Qustodio team
Experts in digital safety
What is a family digital agreement?
The problem that often comes with a signed contract like this is that these rules and regulations are easily broken. Many families, and children, find it difficult to stick to everything listed on the document – and as they grow older, the rules need adapting, too.
This family digital agreement is designed to help you all have useful, positive conversations about technology. You’ll come together to plan out actionable ideas, and for your family’s smallest members, perhaps start thinking for the first time what it means to have an online life.
What can a digital agreement do for my kids?
✔ Allow you to reflect on how much your family uses technology as a whole, and implement positive change
✔ Help you establish healthy boundaries surrounding screen time and digital behavior
✔ Give you the tools for an ongoing, respectful conversation about your use of technology
✔ Tailor the discussion to your family, with separate sections for tweens and teens on relevant issues like social media, screen time, or not having offline hobbies
How to make a family digital agreement
Download the ideal worksheet for your family using the buttons below.
Digital agreement for under 8s
Digital agreement for teens and tweens
What to do before getting started
1. Have a parent or guardian read through the worksheet before you come to it as a family. This will help prepare the discussion.
2. Talk to kids beforehand about when you’ll be creating this agreement. Springing it on them out of the blue may make them more defensive.
3. Find a space where you all feel comfortable and relaxed, ahead of the discussion. Reduce distractions and create a positive, welcoming environment.
4. If anything starts to get a little heated, take a break and come back when you are ready.
5. Try to stray away from rewards and punishments that involve technology – for example, giving extra screen time for good behavior. The goal is to create healthy digital habits over bargaining tools.

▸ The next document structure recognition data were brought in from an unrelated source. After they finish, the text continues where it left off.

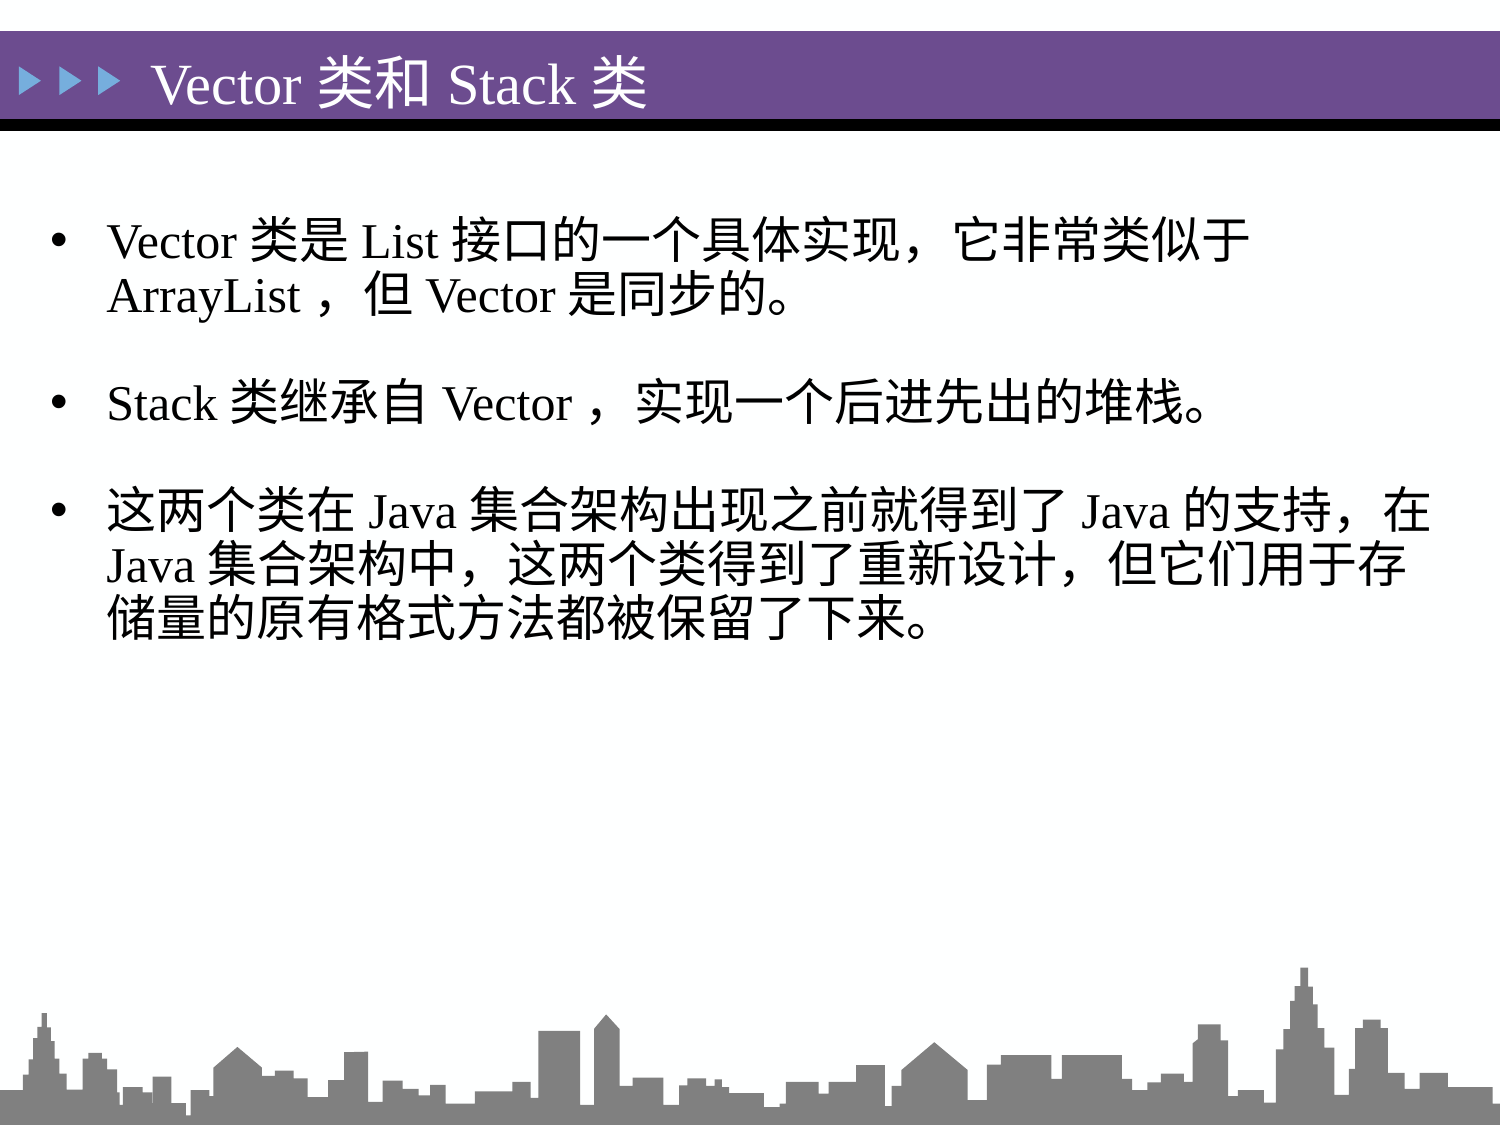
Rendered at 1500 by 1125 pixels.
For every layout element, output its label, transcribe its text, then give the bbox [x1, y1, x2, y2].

text_box Vector类和Stack类 [135, 30, 1270, 131]
text_box [0, 967, 1500, 1125]
text_box Vector类是List接口的一个具体实现，它非常类似于ArrayList，但Vector是同步的。 Stack类继承自Vector，实现一个后进先出的堆栈。 这两个类在Java集合架构出现之前就得到了Java的支持，在Java集合架构中，这两个类得到了重新设计，但它们用于存储量的原有格式方法都被保留了下来。 [35, 208, 1465, 655]
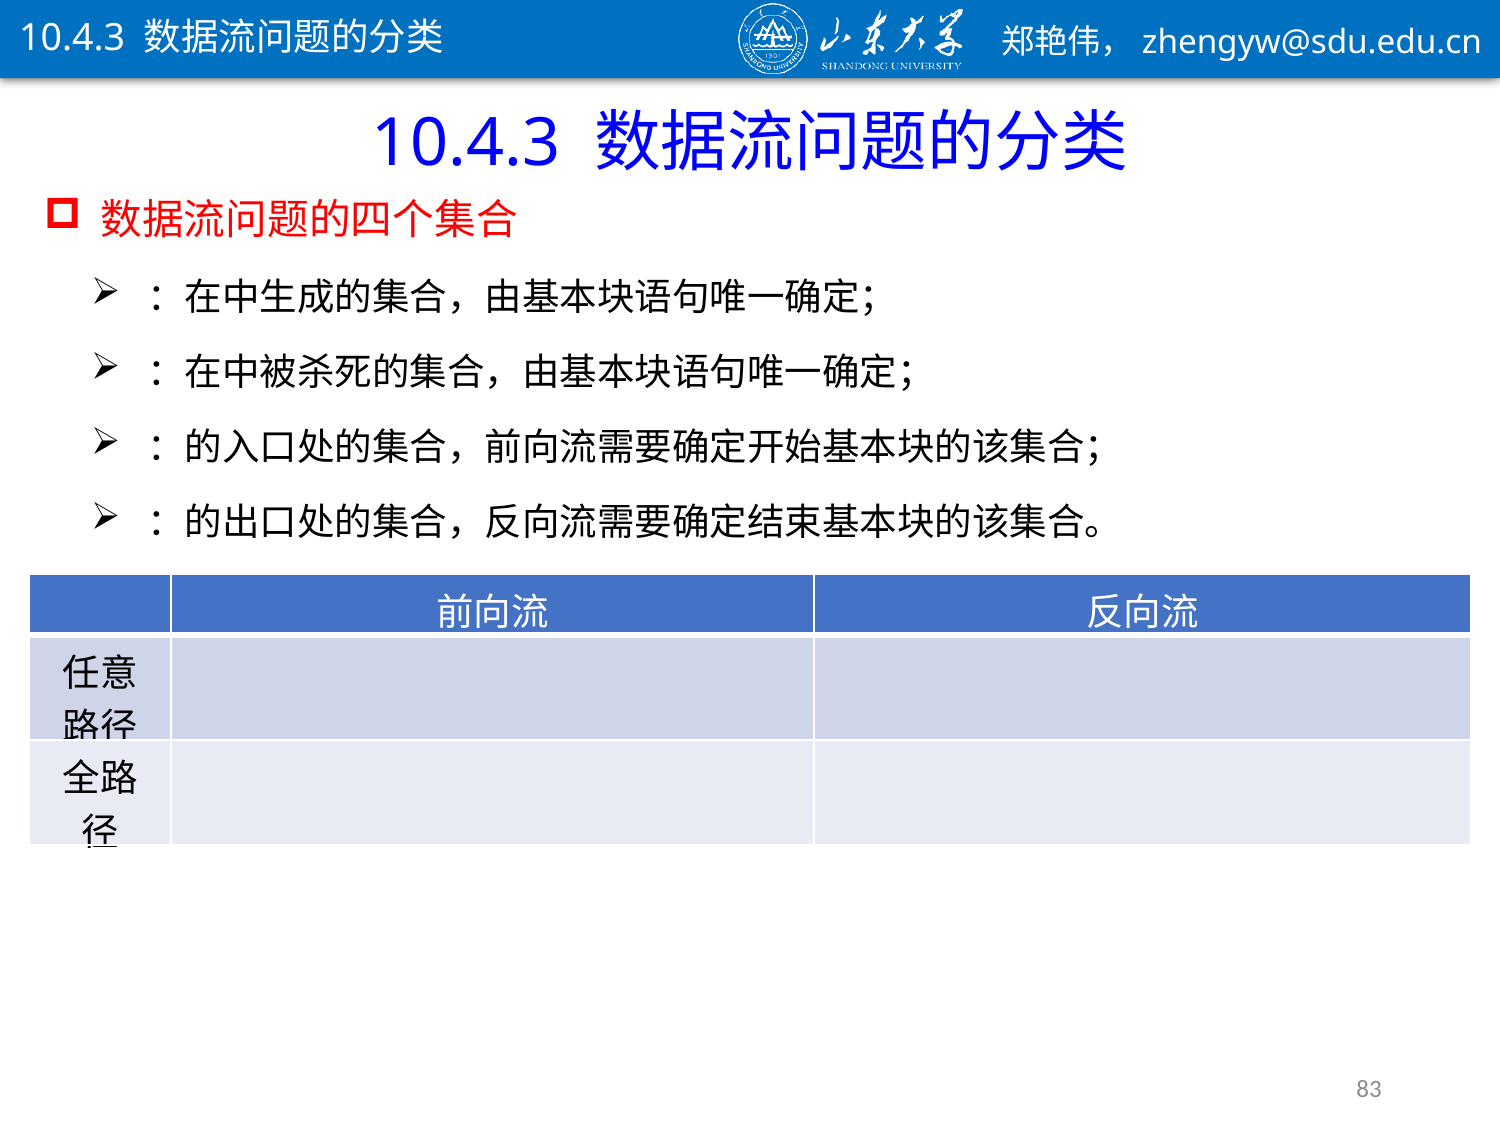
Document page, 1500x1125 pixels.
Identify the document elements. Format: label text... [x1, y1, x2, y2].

text_box 10.4.3 数据流问题的分类 [0, 91, 1500, 187]
slide_number 83 [1059, 1057, 1397, 1118]
text_box 10.4.3 数据流问题的分类 [4, 5, 459, 66]
picture [738, 3, 963, 74]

Revisiting your family agreement
This is why we don’t recommend creating and signing a cell phone contract that allows for little flexibility, or naming specific rewards and punishments for rules that could be broken. Kids will often be set up for failure this way.
Instead, use your family digital agreement as a springboard for regular communication, and revisit the written-down rules and ideas you’ve decided on together as your child grows. If your family needs to use both the under-8s version and the teens and tweens, you could have separate discussions, or print out both versions and mix and match – whichever works best for your family dynamic.
Once you’re all on the same page, you can start working towards digital wellbeing with a shared perspective, and face fewer struggles in the long term. Good luck!